DATA PROVIDED below:

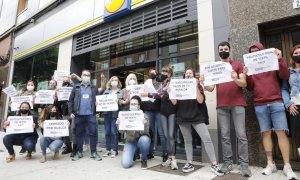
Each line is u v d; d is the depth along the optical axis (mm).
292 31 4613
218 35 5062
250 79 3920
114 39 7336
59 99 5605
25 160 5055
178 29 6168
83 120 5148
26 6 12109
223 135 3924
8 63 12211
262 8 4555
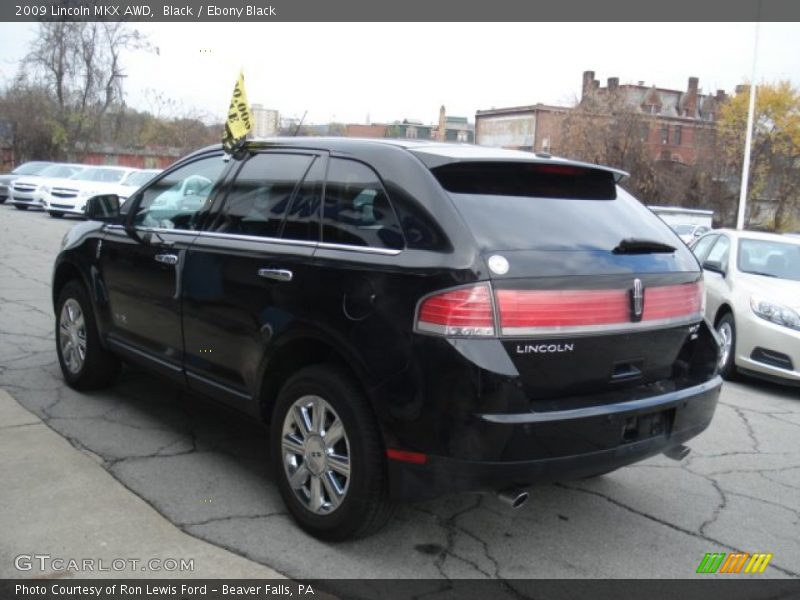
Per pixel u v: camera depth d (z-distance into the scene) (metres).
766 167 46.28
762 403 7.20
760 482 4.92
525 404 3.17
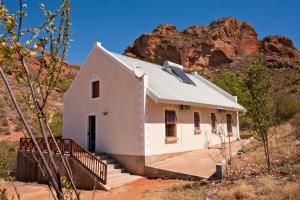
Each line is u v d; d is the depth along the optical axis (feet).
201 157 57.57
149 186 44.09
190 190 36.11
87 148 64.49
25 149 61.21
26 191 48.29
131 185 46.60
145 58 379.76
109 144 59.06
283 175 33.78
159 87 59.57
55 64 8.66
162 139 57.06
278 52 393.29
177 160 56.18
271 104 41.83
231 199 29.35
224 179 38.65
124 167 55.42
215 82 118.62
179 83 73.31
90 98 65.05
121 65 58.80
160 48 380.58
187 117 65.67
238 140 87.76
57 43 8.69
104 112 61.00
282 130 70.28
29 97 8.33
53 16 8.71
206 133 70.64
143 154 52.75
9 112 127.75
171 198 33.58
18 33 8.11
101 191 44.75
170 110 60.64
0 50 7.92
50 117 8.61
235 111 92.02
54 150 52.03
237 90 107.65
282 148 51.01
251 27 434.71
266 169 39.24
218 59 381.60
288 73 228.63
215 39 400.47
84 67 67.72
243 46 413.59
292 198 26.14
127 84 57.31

End of DATA PROVIDED.
DATA PROVIDED below:

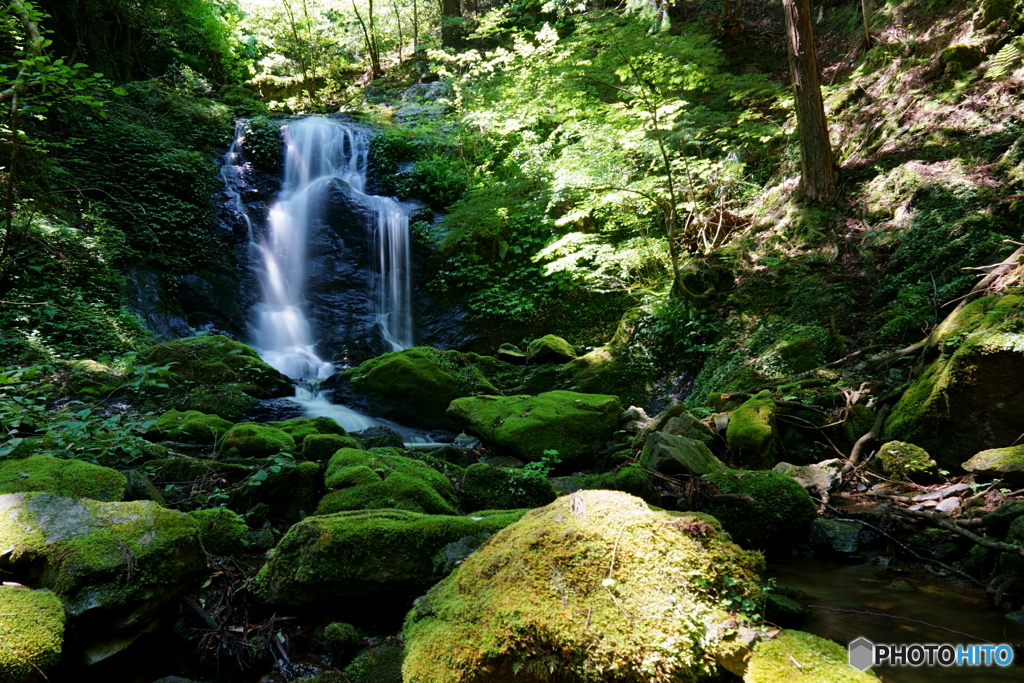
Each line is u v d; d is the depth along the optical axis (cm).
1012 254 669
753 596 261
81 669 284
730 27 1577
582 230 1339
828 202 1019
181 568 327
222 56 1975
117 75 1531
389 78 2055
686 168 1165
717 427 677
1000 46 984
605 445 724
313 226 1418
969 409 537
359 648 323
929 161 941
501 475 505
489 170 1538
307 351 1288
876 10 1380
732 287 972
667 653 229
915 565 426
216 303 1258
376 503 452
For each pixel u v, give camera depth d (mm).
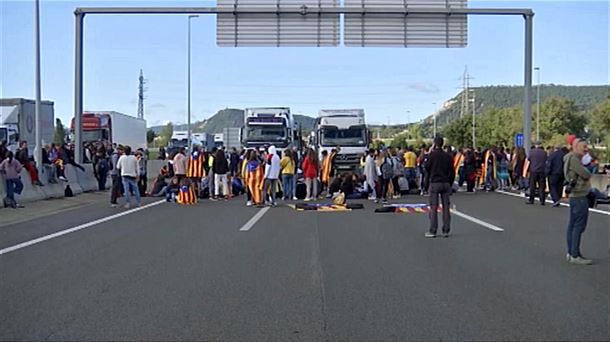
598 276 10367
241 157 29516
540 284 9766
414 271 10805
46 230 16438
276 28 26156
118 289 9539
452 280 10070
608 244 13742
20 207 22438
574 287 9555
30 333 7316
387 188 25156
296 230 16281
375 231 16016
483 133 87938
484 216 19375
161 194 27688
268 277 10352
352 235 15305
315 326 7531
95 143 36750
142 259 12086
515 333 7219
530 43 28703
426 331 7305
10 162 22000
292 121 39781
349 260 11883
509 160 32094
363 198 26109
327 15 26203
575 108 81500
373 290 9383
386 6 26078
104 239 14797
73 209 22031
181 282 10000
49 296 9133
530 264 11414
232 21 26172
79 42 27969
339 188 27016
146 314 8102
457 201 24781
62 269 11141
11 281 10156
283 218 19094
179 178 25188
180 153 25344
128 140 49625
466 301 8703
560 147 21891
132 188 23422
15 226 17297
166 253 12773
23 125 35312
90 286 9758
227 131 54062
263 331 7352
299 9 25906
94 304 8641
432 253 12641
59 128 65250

End of DATA PROVIDED.
DATA PROVIDED below:

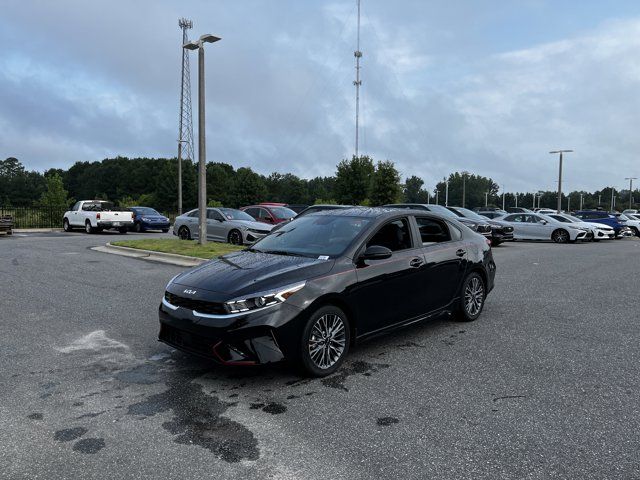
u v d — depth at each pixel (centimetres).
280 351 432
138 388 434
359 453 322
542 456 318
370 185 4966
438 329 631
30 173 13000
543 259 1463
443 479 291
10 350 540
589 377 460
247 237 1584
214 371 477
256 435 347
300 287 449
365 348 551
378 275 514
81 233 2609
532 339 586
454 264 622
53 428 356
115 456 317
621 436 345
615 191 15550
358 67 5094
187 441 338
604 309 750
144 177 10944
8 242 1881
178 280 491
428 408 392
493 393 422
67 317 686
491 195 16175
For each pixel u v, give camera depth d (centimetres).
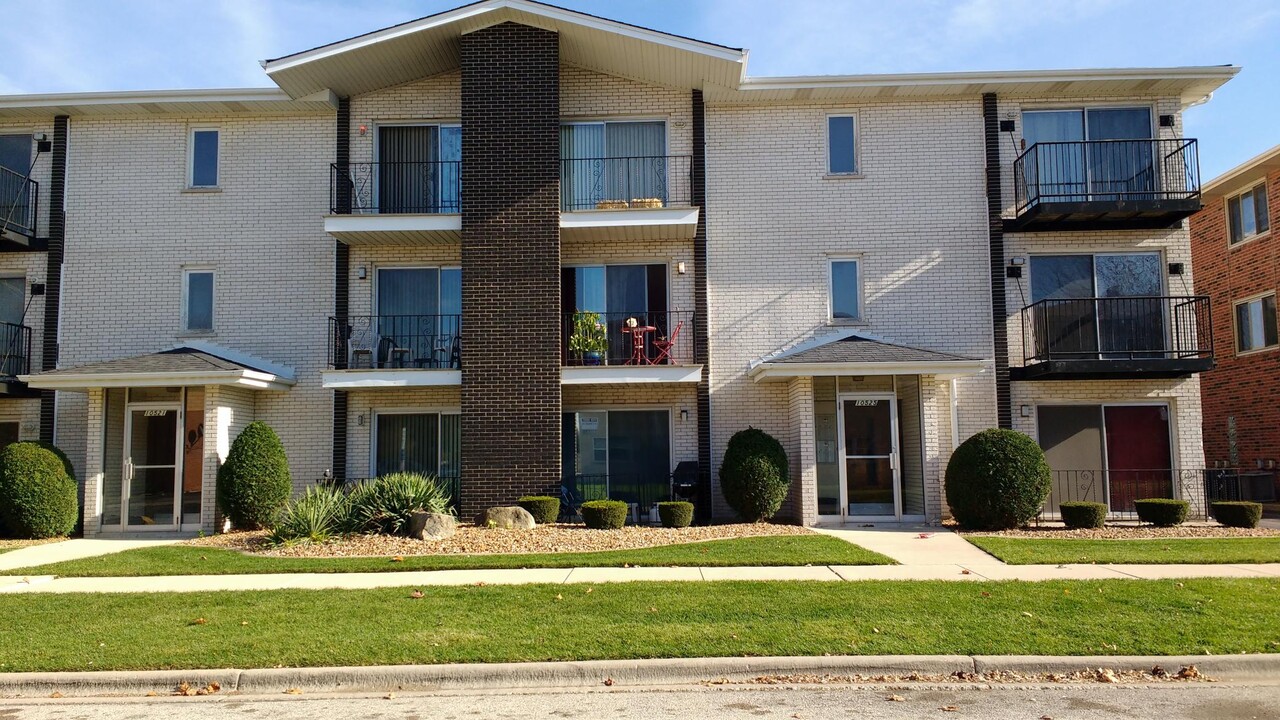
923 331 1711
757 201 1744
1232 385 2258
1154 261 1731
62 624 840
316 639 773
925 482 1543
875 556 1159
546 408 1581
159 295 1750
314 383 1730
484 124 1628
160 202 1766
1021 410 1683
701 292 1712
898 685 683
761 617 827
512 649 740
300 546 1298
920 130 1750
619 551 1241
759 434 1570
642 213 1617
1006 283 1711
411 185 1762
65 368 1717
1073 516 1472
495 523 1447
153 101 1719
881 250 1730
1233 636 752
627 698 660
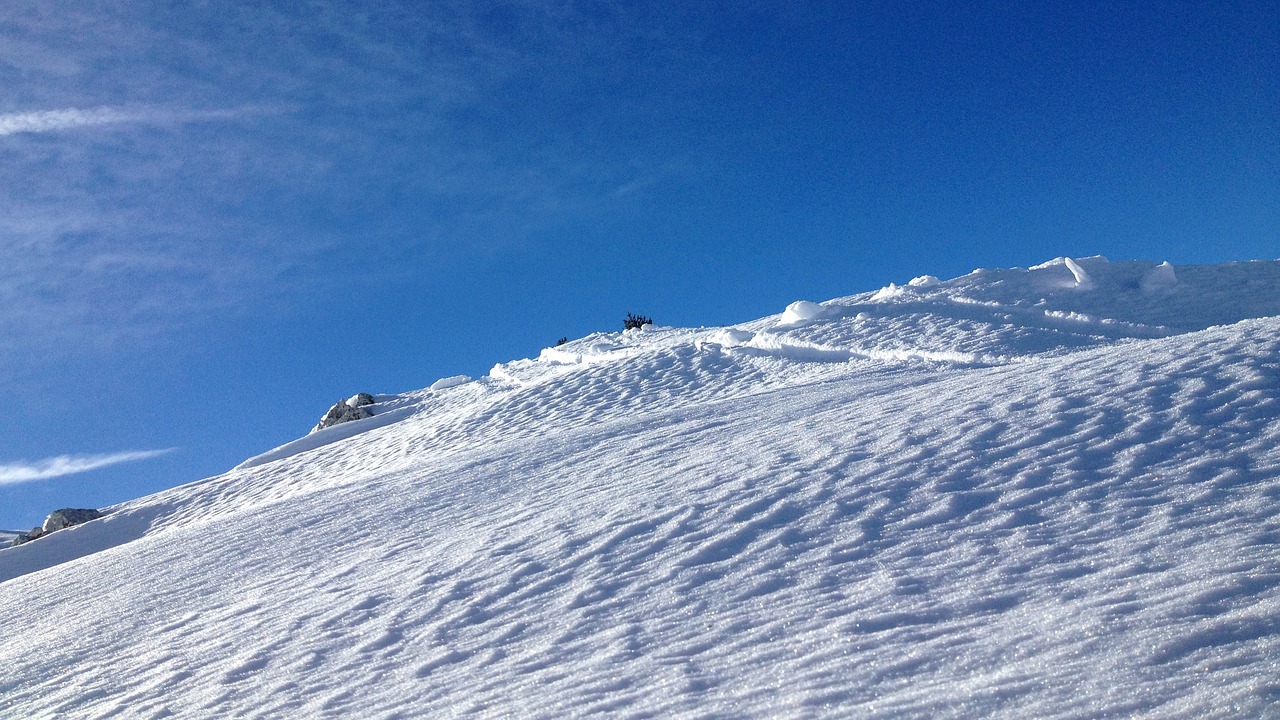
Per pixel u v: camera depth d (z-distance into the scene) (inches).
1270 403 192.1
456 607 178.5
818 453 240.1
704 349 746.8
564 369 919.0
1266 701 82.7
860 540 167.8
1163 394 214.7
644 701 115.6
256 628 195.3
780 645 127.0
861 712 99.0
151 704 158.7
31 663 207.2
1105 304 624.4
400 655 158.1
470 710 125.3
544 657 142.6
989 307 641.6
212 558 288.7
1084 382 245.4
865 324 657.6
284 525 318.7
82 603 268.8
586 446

End of DATA PROVIDED.

- TO DO -
From the listing, reproduce every line where the word "pixel" is present.

- ANSWER SECTION -
Per pixel u v: camera depth d (z-distance into the scene) (metres).
For each pixel u v, give camera depth d (mm).
u v d — depth at each pixel (centimetres).
For each pixel u v, give camera depth d (centimetres).
Per pixel u v: camera depth d (z-distance into the scene) (inches).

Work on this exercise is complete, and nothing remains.